Working from the top of the records below, reproduce each line exactly, ending once you have written the line containing "3: (150, 516, 1.43)".

● DATA FOR THE TASK:
■ ■ ■

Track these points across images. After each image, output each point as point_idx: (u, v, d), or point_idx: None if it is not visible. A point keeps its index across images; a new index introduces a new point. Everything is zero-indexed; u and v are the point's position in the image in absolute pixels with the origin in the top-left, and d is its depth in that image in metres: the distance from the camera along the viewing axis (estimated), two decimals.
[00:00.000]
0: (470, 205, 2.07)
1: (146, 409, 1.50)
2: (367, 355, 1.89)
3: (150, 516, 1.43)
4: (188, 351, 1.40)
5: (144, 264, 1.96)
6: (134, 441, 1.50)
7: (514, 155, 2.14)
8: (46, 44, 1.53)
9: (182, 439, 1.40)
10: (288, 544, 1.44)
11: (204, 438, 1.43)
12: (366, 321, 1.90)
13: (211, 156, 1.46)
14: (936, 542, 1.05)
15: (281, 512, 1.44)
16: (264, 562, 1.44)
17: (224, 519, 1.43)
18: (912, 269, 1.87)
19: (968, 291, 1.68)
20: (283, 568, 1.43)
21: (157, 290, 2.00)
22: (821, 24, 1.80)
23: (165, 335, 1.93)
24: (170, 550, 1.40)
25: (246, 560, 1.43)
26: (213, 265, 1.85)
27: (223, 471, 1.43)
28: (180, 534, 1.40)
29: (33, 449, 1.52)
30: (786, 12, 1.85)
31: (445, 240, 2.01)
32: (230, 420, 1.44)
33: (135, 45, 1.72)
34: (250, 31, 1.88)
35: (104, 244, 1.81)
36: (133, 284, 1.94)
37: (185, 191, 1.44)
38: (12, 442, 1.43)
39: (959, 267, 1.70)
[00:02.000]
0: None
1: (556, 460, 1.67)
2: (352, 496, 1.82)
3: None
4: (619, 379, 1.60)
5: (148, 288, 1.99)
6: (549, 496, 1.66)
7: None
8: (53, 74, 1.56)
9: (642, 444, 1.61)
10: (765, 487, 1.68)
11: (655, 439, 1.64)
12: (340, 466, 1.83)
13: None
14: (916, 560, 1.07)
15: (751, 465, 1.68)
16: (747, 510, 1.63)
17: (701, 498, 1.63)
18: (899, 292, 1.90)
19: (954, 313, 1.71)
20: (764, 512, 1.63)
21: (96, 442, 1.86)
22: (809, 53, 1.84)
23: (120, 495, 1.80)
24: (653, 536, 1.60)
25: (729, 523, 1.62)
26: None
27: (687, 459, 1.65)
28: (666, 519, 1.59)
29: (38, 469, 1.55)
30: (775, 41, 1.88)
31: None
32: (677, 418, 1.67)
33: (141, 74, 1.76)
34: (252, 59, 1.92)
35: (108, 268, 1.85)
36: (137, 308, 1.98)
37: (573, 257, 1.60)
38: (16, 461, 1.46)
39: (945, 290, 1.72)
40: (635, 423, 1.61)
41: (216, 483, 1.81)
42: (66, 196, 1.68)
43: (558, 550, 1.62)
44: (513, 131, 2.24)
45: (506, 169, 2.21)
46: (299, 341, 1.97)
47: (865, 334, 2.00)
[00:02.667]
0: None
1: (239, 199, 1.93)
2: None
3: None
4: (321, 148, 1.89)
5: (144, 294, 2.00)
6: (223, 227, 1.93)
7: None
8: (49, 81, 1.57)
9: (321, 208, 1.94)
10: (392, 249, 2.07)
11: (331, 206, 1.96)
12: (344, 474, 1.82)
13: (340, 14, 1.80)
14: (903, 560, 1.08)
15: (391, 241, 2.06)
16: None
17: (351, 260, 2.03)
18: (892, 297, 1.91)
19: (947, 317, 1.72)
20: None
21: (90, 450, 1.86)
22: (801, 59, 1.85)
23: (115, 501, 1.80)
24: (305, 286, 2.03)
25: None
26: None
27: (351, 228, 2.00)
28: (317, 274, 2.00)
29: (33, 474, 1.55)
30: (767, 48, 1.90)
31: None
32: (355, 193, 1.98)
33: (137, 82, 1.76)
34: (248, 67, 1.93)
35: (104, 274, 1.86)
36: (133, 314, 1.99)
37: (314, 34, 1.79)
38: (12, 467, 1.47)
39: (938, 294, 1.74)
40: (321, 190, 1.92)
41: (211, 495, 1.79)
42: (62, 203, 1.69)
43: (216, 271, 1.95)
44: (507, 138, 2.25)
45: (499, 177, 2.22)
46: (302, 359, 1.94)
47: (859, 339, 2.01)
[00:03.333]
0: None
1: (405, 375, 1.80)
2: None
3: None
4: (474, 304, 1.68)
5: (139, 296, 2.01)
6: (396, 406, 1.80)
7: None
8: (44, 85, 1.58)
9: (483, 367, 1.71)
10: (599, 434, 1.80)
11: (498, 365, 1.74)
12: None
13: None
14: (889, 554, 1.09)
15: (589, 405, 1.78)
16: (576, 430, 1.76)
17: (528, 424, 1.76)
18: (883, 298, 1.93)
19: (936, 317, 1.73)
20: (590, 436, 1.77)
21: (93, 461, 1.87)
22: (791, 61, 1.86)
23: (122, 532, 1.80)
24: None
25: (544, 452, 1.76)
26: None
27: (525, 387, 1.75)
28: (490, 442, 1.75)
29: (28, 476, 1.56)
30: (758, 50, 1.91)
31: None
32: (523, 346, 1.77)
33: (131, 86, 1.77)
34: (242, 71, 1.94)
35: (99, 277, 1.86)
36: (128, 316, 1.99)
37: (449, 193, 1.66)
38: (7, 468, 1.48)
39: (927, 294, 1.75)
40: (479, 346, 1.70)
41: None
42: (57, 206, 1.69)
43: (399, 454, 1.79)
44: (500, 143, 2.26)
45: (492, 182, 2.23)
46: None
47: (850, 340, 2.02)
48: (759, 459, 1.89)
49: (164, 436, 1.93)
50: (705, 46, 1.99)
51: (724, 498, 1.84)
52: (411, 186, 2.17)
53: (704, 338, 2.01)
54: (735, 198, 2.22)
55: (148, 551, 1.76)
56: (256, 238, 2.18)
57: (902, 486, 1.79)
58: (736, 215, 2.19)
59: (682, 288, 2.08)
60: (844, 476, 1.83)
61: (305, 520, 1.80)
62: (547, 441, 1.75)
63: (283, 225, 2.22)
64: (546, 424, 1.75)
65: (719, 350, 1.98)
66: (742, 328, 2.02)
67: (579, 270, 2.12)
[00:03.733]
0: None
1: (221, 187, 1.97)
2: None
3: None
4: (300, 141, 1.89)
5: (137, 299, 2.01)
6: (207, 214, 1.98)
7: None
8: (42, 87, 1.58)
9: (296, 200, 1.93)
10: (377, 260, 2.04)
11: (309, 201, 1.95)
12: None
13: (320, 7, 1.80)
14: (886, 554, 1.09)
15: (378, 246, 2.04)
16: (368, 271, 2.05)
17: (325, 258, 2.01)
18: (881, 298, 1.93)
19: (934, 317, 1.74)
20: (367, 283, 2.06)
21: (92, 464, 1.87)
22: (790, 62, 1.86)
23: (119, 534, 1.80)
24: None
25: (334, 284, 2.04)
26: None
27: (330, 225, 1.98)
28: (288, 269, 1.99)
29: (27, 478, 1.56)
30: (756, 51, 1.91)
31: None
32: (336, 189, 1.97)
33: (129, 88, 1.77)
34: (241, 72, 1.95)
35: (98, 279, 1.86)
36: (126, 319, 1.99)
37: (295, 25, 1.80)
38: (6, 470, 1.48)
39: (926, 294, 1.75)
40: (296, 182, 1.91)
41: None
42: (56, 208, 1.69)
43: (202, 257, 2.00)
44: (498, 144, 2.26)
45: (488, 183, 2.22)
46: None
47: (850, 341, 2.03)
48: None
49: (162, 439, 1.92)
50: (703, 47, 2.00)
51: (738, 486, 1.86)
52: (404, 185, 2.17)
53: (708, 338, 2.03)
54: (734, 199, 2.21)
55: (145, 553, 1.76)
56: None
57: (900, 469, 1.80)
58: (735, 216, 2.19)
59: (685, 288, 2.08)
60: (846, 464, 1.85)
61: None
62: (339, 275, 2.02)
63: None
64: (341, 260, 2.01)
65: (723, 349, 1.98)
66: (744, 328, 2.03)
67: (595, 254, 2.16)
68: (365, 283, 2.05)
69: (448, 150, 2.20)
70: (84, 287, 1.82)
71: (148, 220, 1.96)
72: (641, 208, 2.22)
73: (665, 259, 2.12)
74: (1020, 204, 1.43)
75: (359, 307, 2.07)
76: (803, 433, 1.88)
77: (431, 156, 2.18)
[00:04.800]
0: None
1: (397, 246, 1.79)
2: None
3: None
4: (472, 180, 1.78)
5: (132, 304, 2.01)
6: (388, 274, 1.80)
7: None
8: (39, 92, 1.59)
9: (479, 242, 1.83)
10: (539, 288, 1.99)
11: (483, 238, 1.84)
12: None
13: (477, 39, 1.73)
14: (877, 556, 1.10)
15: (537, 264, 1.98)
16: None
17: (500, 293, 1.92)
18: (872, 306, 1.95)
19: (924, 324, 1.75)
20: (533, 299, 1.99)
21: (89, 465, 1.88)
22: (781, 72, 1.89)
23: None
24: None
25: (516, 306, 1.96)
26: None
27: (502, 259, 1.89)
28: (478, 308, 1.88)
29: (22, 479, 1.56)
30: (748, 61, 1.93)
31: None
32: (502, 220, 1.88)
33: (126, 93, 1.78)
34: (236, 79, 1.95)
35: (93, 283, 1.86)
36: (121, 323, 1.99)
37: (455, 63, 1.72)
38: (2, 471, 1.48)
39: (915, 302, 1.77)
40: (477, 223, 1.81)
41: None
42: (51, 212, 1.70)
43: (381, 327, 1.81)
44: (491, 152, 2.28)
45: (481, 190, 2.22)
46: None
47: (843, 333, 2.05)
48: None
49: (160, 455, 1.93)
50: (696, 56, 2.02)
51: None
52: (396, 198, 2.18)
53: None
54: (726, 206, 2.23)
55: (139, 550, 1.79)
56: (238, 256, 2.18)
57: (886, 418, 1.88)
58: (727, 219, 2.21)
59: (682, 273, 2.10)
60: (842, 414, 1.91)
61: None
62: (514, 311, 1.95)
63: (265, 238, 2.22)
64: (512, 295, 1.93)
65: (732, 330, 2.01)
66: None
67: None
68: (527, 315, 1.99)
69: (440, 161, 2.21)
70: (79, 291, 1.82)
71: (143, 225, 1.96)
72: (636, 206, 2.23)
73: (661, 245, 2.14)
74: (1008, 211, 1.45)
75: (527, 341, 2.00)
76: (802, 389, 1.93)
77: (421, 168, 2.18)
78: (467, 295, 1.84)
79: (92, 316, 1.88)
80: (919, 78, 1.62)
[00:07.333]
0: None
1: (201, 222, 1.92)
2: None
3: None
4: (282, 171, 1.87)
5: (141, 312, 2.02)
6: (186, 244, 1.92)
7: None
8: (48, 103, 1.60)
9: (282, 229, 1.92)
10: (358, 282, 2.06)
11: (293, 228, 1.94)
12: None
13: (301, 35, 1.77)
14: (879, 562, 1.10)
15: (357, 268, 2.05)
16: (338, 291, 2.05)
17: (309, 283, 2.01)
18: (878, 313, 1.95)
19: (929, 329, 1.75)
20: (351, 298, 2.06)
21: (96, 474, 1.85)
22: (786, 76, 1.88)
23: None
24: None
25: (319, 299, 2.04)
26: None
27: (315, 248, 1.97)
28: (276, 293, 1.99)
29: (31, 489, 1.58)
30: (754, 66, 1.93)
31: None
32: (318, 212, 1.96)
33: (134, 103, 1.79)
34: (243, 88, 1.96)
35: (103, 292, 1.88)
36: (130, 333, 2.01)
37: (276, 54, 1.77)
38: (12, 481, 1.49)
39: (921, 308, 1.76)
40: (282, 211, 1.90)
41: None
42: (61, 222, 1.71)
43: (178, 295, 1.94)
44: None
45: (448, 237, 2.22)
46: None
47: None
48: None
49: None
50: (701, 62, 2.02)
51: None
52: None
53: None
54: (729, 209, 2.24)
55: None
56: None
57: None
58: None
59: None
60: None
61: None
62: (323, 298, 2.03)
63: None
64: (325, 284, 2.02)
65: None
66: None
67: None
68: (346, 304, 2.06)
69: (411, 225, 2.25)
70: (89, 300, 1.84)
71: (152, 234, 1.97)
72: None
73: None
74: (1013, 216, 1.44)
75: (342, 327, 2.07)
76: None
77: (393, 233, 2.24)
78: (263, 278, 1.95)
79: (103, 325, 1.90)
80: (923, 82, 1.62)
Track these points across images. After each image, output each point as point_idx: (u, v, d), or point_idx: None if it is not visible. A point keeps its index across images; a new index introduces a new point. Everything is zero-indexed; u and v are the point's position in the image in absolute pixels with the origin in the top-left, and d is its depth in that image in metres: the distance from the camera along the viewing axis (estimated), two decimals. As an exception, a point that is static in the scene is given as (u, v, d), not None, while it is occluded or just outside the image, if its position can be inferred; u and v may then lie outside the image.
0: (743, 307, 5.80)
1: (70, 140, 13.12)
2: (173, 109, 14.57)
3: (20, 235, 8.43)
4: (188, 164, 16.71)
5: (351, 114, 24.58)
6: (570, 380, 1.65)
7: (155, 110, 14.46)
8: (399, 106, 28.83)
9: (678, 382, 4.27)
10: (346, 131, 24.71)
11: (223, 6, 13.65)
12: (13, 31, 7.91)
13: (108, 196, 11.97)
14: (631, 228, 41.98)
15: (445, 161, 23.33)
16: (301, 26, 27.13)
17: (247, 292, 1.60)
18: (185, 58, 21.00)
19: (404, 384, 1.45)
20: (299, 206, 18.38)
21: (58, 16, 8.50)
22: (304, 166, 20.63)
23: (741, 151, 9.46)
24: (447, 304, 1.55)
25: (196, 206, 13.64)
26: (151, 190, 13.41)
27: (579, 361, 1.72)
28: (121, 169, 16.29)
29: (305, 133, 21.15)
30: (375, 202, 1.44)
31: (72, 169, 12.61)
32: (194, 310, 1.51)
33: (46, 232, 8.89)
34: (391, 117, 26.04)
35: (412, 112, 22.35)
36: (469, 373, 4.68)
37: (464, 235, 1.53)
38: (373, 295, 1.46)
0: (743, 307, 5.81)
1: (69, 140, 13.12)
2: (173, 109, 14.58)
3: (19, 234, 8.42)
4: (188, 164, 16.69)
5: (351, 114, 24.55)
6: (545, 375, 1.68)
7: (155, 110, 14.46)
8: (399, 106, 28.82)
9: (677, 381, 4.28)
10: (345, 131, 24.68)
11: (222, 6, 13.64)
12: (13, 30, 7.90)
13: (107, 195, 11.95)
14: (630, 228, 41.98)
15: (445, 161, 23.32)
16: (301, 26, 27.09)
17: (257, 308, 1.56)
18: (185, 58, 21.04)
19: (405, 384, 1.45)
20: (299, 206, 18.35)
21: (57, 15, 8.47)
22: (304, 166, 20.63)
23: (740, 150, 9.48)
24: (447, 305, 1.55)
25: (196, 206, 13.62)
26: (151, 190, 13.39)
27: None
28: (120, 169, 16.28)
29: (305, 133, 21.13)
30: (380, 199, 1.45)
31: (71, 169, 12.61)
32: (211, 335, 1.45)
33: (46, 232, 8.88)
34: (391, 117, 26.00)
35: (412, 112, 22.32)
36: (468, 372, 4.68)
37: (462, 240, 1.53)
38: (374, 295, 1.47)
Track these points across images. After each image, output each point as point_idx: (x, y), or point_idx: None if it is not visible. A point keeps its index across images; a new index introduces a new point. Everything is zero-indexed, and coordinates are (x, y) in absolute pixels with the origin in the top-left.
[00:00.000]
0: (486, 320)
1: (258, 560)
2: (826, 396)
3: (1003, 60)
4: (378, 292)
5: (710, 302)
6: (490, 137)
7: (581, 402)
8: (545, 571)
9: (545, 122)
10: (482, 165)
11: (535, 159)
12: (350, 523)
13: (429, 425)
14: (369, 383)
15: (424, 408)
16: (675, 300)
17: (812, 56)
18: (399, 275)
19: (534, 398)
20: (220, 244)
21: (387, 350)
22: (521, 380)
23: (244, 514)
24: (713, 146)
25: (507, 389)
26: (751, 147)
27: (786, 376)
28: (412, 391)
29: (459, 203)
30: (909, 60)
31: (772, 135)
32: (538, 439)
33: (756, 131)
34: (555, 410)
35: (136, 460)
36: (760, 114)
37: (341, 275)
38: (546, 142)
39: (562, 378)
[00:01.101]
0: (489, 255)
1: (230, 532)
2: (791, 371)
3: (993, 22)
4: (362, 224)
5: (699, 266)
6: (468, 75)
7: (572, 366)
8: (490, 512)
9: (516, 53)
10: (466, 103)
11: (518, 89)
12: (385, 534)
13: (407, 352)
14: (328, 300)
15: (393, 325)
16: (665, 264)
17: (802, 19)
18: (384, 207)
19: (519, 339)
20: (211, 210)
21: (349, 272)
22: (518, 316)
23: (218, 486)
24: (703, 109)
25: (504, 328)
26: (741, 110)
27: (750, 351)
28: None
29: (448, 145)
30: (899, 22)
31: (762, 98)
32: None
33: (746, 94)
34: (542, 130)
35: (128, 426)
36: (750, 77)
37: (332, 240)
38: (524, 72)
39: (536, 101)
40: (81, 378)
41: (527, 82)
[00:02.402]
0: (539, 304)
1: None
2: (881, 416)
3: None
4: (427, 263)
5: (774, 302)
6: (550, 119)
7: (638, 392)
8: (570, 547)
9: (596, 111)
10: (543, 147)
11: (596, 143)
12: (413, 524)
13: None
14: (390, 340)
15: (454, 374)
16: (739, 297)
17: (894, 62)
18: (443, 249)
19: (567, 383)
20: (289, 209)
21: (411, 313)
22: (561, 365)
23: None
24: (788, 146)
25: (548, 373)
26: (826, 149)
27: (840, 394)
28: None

■ ■ ■

● RESPONSE BOX:
Track these points across images. After each image, output each point as point_idx: (u, v, d), or point_idx: None if it is not visible. A point keeps its index across images; a new index introduces a new point. Everything is zero-indexed; u and v are the point's position in the image in absolute pixels with the origin in the top-left, and d is its depth in that image in metres: the distance from the camera along the viewing axis (estimated), two decimals.
[00:00.000]
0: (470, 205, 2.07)
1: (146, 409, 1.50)
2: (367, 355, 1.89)
3: (150, 516, 1.43)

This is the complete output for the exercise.